Bundesagentur-Chef (BA) Frank-Jürgen Weise tritt zwar weiter auf die Euphorie-Bremse und würzt seine monatlichen Lage-Einschätzungen stets mit einer kräftigen Prise Skepsis – hinter den Kulissen der Nürnberger Bundesbehörde aber macht sich längst Erleichterung breit: Der Arbeitsmarkt präsentiert sich in der schwersten Wirtschaftskrise seit Jahrzehnten als ungewöhnlich robustes Bollwerk, das die Wucht der Finanzkrise flexibel abfängt.

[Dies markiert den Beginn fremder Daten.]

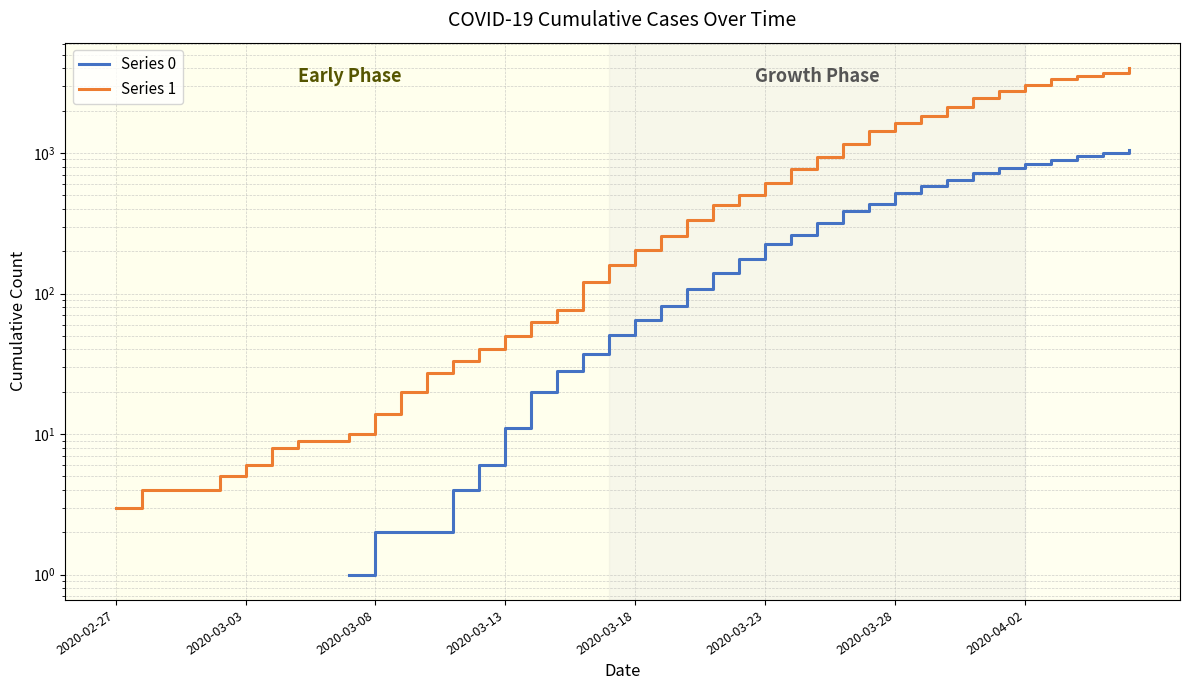

Which series has the largest total across all categories?

Series 1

„Die Rezession hat sich zwar bemerkbar gemacht, die Auswirkungen fielen aber deutlich geringer aus als erwartet“, betonte Weise am Dienstag in Nürnberg. Ein Jahr nach Beginn der Finanzkrise korrigierte er seine Prognose für das Jahr 2010 leicht nach unten: Die durchschnittliche Arbeitslosigkeit werde unter den bislang prognostizierten 4,1 Millionen liegen, sagte er.